> [Document text]:
****************************************

The only thing that could make it better is fulfilling my promise to Maya and Margaret to tell their stories today, so please excuse me while I go meet them in the corners of my mind and bring them to life.

I hope that today you, too, are touched with magic and joy and hope, and that you're having a great day. But if today is on the other side of that equation, as sometimes life is, I hope that you remember that days like this await you, and that when you get there it will feel all the sweeter because you know the taste of sorrow.

Until next time, dear readers. Thanks for coming on this journey with me.

Monday, November 10, 2025

One month and two days

 If things go according to plan, Tessa will graduate college in just over a month.

I stand here in wonder and awe at her luminance, the magic of this moment in her life and in mine.

For her, this is something that nobody can ever take away form her. It belongs to her and her alone, and she gets to hold it forever. It is proof of what she can do, of her tenacity and resilience, her intelligence, her fortitude. She never liked school - I think she enjoys some of her classes, but homework was never anything but painful - but she saw it through, and I'm so proud of her that I'm bursting.

"Sit in salt water, light a candle for my daughter..." sings Florence + The Machine as I typed that last bit. Florence is singing of the pain of her miscarriage, and the "You Can Have it All" title is bitter.

But I wonder if  - miracle of miracles - in the end, I get to have it all. Of course, not ALL-all, but somehow, still, all.

I lost things along the way, "like salt in a weakened broth" says the poet Naomi Shihab Nye in "Kindness":

Before you know what kindness really is
you must lose things,
feel the future dissolve in a moment
like salt in a weakened broth.
What you held in your hand,
what you counted and carefully saved,
all this must go so you know
how desolate the landscape can be
between the regions of kindness.

Oh, yes, I lost things. I lost my breasts, then my womb and ovaries, my femininity stripped from me and placed under a microscope, quivering in stainless steel dishes, cold and exposed. Then I lost my marriage - or did I ever really have it? - in what, at the end, felt like a purifying fire, the heat filling me where the surgeries had left me iced.

And then I lost those years of career, never to be regained. I lost financial footing, clawing at the shale slope and longing to find something solid like basalt or soft like a forest floor, looking down and fearing that I'd fall off the cliff face.

****************************************

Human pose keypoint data
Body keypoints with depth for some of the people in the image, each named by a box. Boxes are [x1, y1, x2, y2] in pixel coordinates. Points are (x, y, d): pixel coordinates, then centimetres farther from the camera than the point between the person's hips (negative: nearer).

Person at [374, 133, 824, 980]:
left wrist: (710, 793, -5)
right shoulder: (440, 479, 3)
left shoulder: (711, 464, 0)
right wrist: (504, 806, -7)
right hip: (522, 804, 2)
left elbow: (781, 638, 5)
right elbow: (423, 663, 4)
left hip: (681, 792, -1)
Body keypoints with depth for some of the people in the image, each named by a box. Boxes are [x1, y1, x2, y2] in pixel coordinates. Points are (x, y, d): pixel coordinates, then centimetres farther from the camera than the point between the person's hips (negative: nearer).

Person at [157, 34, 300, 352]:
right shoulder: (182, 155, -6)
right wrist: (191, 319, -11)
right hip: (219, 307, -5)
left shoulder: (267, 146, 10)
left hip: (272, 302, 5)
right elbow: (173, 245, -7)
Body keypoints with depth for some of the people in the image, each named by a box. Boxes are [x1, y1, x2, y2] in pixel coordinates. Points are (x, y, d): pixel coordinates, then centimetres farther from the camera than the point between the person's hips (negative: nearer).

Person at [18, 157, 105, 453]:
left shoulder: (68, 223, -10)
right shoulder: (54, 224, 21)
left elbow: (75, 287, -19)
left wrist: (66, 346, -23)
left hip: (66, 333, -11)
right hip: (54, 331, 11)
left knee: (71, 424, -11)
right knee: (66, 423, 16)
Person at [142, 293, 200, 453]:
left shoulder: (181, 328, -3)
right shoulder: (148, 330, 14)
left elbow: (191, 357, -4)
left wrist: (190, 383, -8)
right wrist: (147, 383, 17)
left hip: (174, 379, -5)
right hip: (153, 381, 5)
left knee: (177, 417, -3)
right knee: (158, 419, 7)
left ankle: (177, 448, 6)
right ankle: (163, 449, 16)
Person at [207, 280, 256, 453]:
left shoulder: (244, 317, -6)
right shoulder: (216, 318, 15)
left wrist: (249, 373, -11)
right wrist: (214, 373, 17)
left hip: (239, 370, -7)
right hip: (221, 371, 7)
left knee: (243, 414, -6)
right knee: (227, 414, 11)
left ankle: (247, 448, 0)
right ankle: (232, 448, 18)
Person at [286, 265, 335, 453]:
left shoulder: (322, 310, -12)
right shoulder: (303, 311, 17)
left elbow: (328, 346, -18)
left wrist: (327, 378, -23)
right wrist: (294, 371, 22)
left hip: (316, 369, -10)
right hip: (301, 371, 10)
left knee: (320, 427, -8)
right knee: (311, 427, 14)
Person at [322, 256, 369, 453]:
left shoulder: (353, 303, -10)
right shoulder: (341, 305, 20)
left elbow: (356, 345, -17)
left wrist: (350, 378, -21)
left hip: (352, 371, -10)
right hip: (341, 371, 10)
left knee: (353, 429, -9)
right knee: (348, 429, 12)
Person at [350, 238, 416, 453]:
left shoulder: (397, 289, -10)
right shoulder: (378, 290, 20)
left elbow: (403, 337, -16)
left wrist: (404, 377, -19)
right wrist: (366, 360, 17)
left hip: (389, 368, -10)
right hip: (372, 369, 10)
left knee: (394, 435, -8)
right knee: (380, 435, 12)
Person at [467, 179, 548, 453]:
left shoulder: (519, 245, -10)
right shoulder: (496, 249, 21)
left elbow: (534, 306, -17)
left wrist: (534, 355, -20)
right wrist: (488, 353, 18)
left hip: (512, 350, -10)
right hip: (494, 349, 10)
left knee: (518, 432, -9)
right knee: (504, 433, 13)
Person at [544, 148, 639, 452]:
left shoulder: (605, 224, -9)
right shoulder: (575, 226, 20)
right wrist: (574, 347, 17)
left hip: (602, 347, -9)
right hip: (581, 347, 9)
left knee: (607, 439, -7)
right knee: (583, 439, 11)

****************************************

> [Your assignment]: Reproduce the passage of the blog post starting at "The only thing" and ending at "journey with me.".

> [Output of the task]:
The only thing that could make it better is fulfilling my promise to Maya and Margaret to tell their stories today, so please excuse me while I go meet them in the corners of my mind and bring them to life.

I hope that today you, too, are touched with magic and joy and hope, and that you're having a great day. But if today is on the other side of that equation, as sometimes life is, I hope that you remember that days like this await you, and that when you get there it will feel all the sweeter because you know the taste of sorrow.

Until next time, dear readers. Thanks for coming on this journey with me.